Lettuce Garden Sent to ISS

Veggie plant growth chamber

Veggie plant growth chamber (NASA/Bryan Onate)

A transparent plastic growth chamber bound for the International Space Station on the SpaceX-3 resupply mission may help expand in-orbit food production capabilities, and offer astronauts fresh produce.

NASA’s Veg-01 experiment will be used to study the in-orbit function and performance of a new expandable plant growth facility called Veggie. Veggie is a low-cost plant growth chamber that uses a flat-panel light bank that includes red, blue and green LEDs for plant growth and crew observation. Veggie’s unique design is collapsible for transport and storage and expandable up to a foot and a half as plants grow inside it. The roots and nutrients for the plant are contained in plant “pillows”. The investigation will focus on the growth and development of “Outredgeous” lettuce seedlings in the microgravity environment.

Outredgeous red romaine lettuce

Outredgeous romaine lettuce (NASA/Gioia Massa)

“Veggie will provide a new resource for U.S. astronauts and researchers as we begin to develop the capabilities of growing fresh produce and other large plants on the space station,” said Gioia Massa, NASA payload scientist for Veggie. “Determining food safety is one of our primary goals for this validation test.”

Orbital Technologies Corporation (ORBITEC) in Madison, Wis., developed Veggie through a Small Business Innovative Research Program. NASA and ORBITEC engineers and collaborators at NASA’s Kennedy Space Center in Florida worked to get the unit’s hardware flight-certified for use on the space station.

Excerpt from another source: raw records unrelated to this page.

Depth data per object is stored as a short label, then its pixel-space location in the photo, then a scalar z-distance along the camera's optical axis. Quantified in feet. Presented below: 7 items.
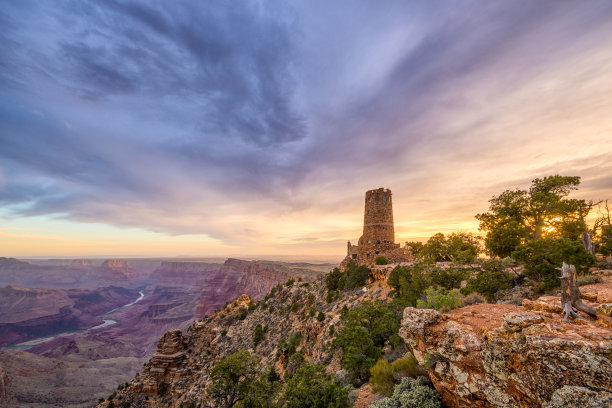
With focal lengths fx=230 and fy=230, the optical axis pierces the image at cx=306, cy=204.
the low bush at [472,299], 44.10
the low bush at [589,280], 37.99
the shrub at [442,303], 33.61
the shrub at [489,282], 47.26
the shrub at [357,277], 94.94
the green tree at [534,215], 61.11
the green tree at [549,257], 42.24
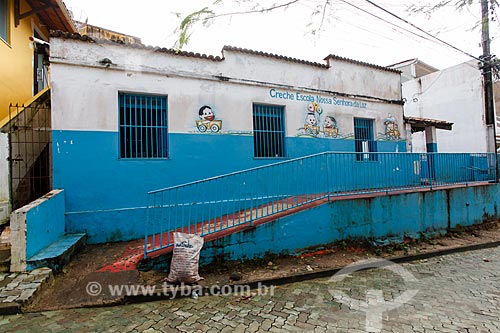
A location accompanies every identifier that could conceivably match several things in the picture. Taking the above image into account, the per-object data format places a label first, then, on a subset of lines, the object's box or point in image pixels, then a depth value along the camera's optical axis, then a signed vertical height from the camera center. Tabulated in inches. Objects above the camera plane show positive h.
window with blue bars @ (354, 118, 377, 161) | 358.9 +47.7
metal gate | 223.9 +26.9
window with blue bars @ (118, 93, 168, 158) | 235.6 +46.0
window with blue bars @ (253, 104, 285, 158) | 291.3 +47.2
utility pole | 347.9 +101.3
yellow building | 263.7 +152.9
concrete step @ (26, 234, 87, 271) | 158.7 -46.1
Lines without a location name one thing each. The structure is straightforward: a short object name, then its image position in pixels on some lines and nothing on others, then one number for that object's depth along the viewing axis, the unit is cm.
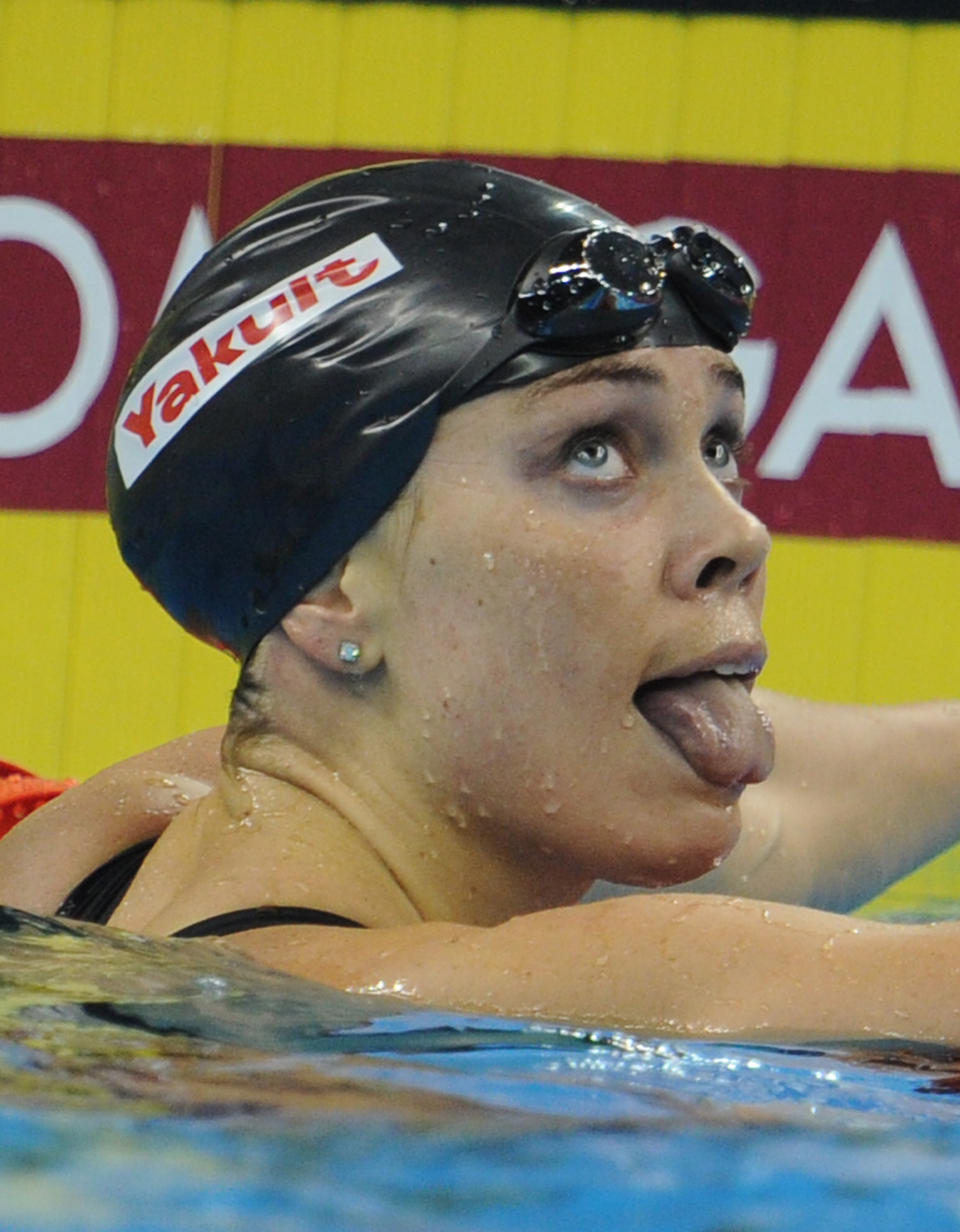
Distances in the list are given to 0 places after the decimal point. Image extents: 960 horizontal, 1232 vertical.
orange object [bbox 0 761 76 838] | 561
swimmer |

As NASA moves toward long-duration exploration missions, Massa hopes that Veggie will be a resource for crew food growth and consumption. It also could be used by astronauts for recreational gardening activities during long-duration space missions. The system may have implications for improving growth and biomass production on Earth, thus benefiting the average citizen.

SustainSpace Commentary:

Plants have been grown in space before, but there never has been a system that has regularly provided a supply of produce to astronauts, not even in small quantities. According to a NASA source, part of the problem is that ISS cabin level CO2 levels are excessively high for plants to survive,  despite that plants convert CO2 to oxygen. Another problem may be that cabin humidity is too low. Interestingly, the Orbitec system not only protects plants from the cabin atmosphere (via the collapsible transparent plastic chamber), but it also isolates the plant roots in a second envelope of plastic. Orbitec sells a low-tech version of this space garden for terrestrial experimentation, which may be suitable for school science faire projects.